*** Begin section ***
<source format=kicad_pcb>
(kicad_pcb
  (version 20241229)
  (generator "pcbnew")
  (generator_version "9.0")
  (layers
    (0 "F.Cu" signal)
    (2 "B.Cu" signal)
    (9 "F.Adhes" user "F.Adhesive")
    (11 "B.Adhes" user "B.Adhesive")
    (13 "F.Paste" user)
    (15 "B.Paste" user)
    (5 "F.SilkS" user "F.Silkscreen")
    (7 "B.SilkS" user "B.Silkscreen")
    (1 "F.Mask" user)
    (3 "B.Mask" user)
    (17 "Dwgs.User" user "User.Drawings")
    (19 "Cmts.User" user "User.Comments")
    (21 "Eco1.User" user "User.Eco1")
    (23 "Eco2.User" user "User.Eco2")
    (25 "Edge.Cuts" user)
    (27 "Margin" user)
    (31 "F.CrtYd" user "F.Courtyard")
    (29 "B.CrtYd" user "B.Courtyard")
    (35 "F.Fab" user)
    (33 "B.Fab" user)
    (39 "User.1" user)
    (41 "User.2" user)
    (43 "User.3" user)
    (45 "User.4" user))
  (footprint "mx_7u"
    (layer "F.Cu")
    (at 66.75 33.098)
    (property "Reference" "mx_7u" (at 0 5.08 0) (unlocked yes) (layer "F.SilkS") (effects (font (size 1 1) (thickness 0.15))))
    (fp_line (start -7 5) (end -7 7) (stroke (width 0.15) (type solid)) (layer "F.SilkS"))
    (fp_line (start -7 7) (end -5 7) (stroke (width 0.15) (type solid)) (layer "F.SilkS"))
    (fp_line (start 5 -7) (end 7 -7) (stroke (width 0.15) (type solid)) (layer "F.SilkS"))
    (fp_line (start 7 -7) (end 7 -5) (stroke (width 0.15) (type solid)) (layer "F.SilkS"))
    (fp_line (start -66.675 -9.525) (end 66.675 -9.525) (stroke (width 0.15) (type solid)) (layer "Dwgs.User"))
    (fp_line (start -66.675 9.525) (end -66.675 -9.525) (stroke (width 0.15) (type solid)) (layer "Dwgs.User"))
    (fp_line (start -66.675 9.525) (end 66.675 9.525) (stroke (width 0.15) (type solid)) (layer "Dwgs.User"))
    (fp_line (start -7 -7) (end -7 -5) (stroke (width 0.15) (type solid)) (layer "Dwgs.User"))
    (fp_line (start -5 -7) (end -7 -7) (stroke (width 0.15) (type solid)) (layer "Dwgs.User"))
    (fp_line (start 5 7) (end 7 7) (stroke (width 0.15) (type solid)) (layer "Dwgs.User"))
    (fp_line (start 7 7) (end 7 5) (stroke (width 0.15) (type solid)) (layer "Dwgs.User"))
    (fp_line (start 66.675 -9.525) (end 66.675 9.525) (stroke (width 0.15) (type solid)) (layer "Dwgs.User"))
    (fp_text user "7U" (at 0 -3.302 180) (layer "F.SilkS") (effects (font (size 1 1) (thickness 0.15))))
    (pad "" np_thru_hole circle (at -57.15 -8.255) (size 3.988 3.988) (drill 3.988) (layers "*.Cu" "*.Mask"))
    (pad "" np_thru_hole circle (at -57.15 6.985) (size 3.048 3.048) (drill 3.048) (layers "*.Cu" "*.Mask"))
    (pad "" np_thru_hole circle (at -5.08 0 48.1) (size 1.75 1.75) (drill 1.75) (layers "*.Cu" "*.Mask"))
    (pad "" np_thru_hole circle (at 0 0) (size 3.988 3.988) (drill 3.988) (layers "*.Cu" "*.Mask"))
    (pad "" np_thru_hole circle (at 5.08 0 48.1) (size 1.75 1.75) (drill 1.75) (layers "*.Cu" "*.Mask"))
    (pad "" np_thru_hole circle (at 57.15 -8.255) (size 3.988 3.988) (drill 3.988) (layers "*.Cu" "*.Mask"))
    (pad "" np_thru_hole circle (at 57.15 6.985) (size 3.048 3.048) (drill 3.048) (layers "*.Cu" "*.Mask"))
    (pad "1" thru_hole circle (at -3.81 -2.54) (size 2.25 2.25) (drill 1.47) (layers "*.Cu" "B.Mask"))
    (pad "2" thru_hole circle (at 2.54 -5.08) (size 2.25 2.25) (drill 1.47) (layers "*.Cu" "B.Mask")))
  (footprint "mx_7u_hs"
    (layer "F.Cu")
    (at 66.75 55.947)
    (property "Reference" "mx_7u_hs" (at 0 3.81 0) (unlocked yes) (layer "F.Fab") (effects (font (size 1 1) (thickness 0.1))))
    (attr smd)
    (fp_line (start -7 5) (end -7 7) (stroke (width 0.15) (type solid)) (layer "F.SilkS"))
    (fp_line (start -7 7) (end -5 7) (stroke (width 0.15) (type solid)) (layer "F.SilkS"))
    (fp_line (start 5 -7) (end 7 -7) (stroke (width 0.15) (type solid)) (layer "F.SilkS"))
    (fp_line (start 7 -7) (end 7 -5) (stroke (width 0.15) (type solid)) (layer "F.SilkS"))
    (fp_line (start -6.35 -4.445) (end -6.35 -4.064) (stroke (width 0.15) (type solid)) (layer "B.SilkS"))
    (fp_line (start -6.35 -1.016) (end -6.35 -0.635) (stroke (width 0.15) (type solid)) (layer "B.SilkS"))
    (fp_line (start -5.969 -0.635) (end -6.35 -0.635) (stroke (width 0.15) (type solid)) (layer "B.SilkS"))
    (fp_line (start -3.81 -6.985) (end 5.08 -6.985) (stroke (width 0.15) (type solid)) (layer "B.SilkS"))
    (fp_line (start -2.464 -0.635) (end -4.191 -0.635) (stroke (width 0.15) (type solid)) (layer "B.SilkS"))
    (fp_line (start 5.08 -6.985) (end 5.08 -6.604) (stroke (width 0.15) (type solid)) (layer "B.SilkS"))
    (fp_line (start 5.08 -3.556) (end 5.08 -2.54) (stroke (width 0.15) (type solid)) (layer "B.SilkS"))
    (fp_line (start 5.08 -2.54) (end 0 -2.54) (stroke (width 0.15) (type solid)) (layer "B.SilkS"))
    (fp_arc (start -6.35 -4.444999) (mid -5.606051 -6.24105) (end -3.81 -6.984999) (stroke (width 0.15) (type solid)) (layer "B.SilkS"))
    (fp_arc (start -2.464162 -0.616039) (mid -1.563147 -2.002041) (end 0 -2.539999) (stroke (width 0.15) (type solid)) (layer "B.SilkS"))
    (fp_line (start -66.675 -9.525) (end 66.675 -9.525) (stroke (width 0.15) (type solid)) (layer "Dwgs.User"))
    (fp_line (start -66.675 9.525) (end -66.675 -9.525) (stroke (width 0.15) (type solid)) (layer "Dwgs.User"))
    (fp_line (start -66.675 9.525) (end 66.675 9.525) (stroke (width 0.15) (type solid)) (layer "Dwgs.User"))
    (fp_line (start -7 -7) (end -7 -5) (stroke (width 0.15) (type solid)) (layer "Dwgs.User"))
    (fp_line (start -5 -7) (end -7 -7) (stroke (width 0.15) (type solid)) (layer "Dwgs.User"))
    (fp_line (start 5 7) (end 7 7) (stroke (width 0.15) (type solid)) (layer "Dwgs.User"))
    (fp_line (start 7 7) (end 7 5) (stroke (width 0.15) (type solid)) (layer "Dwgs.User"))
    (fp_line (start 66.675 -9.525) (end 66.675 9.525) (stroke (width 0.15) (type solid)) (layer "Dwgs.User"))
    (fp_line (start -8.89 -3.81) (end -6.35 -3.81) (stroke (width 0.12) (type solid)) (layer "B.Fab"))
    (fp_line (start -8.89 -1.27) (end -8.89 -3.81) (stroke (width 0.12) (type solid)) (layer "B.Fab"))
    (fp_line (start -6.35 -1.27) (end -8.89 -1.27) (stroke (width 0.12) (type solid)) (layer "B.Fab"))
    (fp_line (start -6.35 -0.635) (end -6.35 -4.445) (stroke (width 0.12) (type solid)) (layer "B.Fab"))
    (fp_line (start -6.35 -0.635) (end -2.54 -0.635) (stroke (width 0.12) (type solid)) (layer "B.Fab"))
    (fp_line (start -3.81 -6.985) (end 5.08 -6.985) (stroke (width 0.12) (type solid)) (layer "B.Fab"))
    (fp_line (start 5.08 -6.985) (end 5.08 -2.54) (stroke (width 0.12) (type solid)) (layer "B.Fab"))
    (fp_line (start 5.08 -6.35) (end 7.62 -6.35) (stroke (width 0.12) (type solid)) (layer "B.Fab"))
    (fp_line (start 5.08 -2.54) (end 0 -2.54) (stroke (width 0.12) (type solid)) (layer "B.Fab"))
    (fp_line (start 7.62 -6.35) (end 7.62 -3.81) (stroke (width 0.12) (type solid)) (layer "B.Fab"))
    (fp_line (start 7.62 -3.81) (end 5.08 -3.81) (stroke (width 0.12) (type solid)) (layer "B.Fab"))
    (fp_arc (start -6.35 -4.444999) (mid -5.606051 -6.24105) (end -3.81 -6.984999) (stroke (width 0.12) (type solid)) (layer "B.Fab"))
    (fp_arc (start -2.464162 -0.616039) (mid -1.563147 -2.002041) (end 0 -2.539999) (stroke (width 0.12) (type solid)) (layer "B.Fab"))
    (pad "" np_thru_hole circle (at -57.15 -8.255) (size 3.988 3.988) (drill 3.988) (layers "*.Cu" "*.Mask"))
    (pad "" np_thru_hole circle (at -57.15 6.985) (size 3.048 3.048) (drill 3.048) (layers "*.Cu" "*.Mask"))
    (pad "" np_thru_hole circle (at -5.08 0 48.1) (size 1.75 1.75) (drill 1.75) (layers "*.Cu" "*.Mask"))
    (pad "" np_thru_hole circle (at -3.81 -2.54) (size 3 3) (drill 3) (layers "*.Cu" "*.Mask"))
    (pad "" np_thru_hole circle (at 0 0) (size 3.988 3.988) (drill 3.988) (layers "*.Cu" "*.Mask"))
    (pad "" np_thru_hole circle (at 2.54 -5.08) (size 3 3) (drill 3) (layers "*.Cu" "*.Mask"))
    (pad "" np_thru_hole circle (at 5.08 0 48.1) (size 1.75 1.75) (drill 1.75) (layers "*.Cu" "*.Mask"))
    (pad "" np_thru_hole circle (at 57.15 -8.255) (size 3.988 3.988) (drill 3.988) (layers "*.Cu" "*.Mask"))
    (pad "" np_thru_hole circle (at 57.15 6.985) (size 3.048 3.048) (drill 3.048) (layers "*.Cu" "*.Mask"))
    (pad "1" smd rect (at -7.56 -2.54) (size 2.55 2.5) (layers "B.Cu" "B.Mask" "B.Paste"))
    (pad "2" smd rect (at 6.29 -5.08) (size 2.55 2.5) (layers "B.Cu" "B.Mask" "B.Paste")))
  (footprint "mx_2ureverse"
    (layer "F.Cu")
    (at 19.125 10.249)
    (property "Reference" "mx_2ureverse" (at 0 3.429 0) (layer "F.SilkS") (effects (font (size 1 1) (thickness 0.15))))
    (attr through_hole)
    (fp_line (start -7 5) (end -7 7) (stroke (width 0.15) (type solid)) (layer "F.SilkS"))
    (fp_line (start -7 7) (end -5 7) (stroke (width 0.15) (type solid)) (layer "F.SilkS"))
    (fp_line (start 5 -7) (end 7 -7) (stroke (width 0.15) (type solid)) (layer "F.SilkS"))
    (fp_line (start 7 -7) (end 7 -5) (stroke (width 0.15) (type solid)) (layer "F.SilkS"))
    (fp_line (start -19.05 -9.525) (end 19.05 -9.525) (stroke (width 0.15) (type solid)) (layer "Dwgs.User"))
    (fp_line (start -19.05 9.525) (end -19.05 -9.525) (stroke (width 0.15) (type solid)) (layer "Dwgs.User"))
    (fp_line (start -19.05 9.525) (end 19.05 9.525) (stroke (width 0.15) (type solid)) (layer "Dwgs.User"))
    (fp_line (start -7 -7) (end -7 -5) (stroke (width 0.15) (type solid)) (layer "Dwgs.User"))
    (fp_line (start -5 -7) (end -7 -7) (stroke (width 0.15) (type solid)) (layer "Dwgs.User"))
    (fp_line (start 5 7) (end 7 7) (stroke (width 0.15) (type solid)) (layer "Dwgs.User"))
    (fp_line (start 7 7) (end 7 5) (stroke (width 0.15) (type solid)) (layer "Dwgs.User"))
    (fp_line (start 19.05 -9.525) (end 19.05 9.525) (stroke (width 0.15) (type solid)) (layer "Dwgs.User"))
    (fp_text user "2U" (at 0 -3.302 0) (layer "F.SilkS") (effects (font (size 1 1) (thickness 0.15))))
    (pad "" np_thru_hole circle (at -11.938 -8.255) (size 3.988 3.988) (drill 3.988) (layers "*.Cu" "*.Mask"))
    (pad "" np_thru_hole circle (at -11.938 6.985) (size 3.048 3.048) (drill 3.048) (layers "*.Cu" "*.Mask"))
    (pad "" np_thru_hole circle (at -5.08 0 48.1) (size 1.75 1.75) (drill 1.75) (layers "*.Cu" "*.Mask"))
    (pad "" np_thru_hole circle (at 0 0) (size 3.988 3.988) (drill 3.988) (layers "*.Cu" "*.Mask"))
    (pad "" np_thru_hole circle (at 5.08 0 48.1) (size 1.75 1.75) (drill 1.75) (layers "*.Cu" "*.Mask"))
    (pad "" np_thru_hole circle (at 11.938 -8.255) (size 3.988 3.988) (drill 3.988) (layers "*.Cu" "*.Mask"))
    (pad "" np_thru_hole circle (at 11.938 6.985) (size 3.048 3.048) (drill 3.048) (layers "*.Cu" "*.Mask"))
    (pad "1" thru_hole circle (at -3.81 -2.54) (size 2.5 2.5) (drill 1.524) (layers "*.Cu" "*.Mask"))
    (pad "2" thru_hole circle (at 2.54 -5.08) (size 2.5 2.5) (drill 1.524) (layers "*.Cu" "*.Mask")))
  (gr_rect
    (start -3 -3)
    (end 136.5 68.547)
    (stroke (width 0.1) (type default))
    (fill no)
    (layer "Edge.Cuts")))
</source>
*** End section ***
* WHAT THE TASK ASKS: Every line that holds the word "property" should be copied from the records above.

* EXPECTED OUTPUT:
    (property "Reference" "mx_7u" (at 0 5.08 0) (unlocked yes) (layer "F.SilkS") (effects (font (size 1 1) (thickness 0.15))))
    (property "Reference" "mx_7u_hs" (at 0 3.81 0) (unlocked yes) (layer "F.Fab") (effects (font (size 1 1) (thickness 0.1))))
    (property "Reference" "mx_2ureverse" (at 0 3.429 0) (layer "F.SilkS") (effects (font (size 1 1) (thickness 0.15))))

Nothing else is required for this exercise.